Un nouveau mouvement armé, dénommé « Mouvement Debout Katanga pour la Libération du Congo » (MDKC), a récemment fait son apparition dans l’espace du Grand Katanga, ravivant les inquiétudes sécuritaires dans cette région stratégique du sud-est de la République démocratique du Congo.
Dans un communiqué rendu public, le MDKC affirme s’inscrire dans une lutte contre la « mauvaise gouvernance » et la « tyrannie » du pouvoir central basé à Kinshasa. Le groupe armé exige notamment la libération de tous les prisonniers politiques ainsi que le retour des exilés politiques, se positionnant ainsi sur un registre à la fois sécuritaire et politique.

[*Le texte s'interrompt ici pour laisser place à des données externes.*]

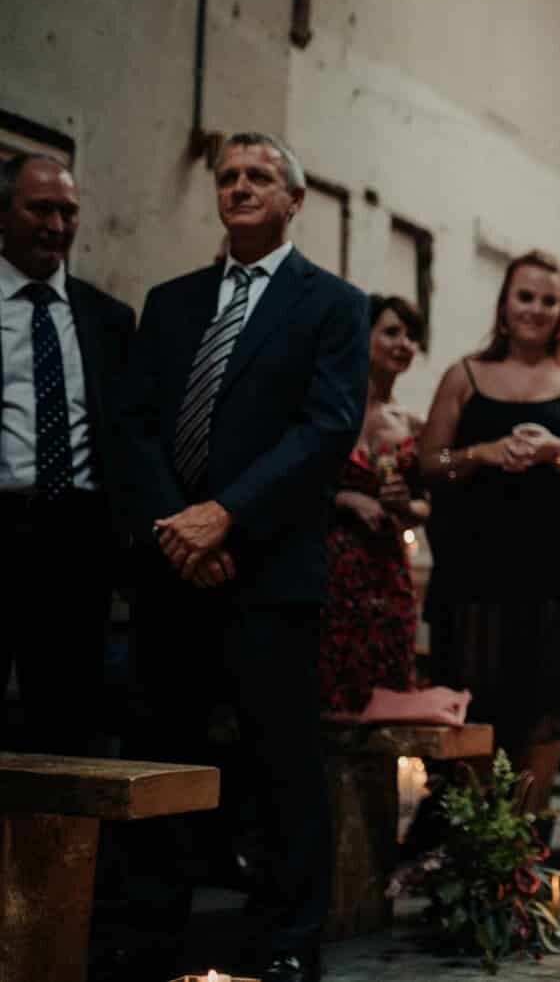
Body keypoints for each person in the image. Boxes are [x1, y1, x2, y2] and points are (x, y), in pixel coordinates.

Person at [115, 131, 368, 982]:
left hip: (269, 569)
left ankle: (290, 940)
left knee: (280, 765)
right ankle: (148, 933)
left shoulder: (331, 304)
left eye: (260, 176)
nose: (240, 186)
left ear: (295, 199)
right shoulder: (172, 300)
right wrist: (177, 530)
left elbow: (326, 429)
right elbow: (138, 425)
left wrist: (225, 518)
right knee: (164, 755)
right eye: (227, 176)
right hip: (172, 566)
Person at [418, 250, 560, 814]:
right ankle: (478, 847)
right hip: (476, 572)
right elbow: (429, 464)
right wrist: (481, 452)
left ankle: (525, 851)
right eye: (524, 296)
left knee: (545, 712)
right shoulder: (464, 375)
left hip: (556, 571)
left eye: (548, 300)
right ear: (504, 305)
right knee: (474, 706)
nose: (535, 308)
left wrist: (559, 452)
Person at [0, 153, 134, 755]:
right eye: (41, 208)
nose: (56, 225)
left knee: (67, 728)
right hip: (3, 517)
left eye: (69, 211)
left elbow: (127, 437)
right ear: (5, 213)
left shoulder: (108, 319)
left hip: (78, 541)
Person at [319, 295, 430, 713]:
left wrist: (406, 506)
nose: (404, 343)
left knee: (386, 686)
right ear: (362, 335)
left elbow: (427, 507)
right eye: (391, 332)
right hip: (331, 560)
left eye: (412, 336)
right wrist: (345, 499)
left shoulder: (412, 424)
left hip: (387, 567)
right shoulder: (330, 408)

Cette émergence intervient dans un contexte déjà marqué par de fortes tensions. Lors de la 82e réunion du Conseil des ministres tenue le 14 mars, le gouvernement congolais avait tiré la sonnette d’alarme sur l’incubation d’un mouvement insurrectionnel dans la province du Haut-Katanga. Les autorités évoquaient alors un lien probable avec l’AFC-M23, tout en assimilant cette dynamique au groupe armé Bakata-Katanga, actif depuis plusieurs années dans la région.

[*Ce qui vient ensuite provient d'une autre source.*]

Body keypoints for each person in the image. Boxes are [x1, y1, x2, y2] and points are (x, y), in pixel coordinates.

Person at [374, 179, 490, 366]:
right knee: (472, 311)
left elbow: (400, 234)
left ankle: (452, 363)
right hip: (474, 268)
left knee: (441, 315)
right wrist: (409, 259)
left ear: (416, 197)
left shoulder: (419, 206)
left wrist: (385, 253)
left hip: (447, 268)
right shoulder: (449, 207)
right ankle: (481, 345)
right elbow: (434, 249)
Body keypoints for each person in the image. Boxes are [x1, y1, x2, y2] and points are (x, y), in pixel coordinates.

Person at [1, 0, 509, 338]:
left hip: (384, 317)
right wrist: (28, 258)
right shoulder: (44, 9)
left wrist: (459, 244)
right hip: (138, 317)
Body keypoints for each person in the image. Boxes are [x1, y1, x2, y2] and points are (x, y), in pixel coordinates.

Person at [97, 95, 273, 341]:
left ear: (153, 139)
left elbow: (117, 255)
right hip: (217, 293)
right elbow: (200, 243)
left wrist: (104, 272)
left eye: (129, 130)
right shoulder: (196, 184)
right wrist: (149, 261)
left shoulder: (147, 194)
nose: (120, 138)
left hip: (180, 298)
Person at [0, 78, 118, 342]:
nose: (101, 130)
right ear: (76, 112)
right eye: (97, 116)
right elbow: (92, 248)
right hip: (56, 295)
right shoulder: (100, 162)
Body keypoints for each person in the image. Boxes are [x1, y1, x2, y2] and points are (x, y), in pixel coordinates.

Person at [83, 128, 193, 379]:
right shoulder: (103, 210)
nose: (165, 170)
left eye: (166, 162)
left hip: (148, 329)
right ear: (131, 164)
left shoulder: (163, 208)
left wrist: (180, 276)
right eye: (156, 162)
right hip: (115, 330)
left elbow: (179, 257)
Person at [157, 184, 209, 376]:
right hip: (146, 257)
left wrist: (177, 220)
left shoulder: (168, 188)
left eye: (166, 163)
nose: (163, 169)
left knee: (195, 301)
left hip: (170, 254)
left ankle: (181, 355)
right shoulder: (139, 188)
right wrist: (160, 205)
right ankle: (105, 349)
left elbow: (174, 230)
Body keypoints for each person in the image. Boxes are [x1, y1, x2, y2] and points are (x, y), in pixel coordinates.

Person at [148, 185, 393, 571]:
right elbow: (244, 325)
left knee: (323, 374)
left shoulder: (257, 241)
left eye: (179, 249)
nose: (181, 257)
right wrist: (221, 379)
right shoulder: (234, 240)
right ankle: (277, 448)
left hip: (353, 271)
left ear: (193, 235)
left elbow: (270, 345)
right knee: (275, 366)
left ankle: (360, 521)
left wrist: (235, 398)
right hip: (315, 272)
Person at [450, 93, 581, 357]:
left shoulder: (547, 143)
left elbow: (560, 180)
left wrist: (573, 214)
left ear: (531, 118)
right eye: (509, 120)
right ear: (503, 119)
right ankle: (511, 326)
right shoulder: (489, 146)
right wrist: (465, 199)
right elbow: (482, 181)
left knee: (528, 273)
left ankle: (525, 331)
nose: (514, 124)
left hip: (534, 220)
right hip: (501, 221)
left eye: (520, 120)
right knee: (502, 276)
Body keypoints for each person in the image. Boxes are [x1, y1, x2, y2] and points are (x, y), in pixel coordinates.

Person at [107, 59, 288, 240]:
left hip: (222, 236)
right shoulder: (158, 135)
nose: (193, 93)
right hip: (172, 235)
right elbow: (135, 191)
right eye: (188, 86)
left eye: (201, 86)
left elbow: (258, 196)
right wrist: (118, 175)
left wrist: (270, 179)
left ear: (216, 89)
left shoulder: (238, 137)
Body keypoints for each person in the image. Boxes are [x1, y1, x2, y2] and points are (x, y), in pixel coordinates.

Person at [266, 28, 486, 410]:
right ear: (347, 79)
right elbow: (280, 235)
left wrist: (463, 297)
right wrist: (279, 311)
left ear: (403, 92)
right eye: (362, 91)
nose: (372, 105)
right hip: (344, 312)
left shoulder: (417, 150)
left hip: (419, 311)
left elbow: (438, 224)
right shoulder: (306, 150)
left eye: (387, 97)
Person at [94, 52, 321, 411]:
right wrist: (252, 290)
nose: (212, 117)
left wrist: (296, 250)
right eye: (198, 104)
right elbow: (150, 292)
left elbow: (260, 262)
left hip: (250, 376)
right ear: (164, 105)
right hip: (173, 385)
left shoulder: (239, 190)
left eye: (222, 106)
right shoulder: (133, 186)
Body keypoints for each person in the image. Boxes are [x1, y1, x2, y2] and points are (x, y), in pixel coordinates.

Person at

Parmi les faits jugés préoccupants figurent notamment des incursions signalées dans le quartier général du Parc national d’Upemba ainsi que dans la localité de Lusinga. Des actes qui, selon le gouvernement, témoigneraient d’une organisation structurée et d’une capacité de nuisance dépassant celle de simples milices locales.

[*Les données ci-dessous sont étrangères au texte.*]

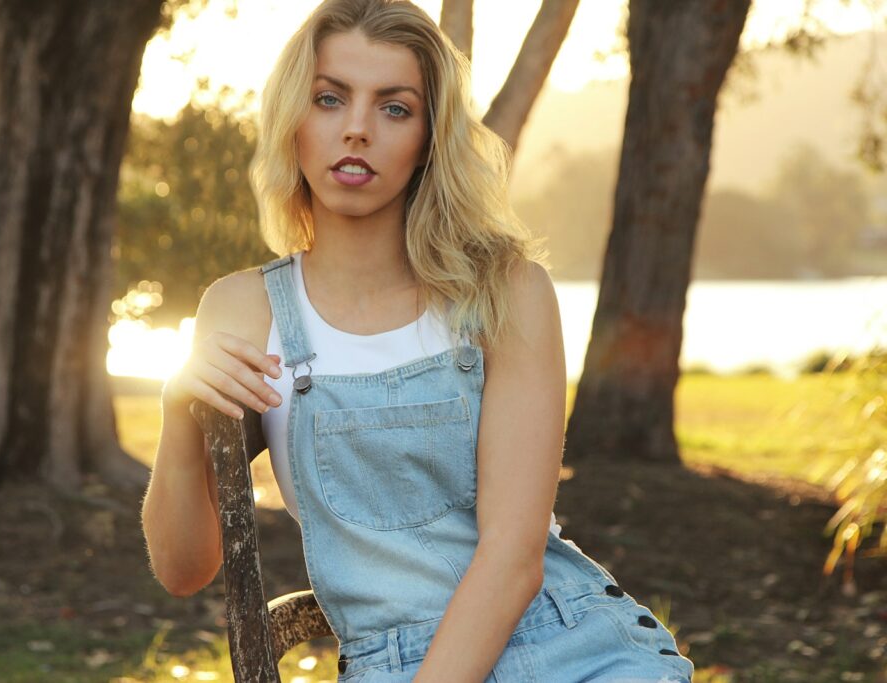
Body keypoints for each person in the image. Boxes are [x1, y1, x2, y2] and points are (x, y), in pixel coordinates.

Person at [143, 1, 695, 681]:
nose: (356, 129)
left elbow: (514, 557)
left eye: (394, 108)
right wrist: (179, 413)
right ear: (293, 116)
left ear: (430, 136)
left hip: (571, 646)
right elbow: (183, 569)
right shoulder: (242, 308)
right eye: (329, 98)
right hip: (387, 664)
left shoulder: (507, 290)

Les autorités congolaises estiment que ces violences pourraient s’inscrire dans une stratégie plus large de déstabilisation du pays, dans un contexte régional déjà fragile. Cette nouvelle donne sécuritaire dans le Grand Katanga pourrait ainsi ouvrir un nouveau front d’instabilité, alors que l’est du pays demeure en proie à des conflits persistants.
Face à cette situation, la vigilance reste de mise du côté des forces de défense et de sécurité, tandis que les observateurs redoutent une escalade susceptible de compromettre davantage la stabilité nationale.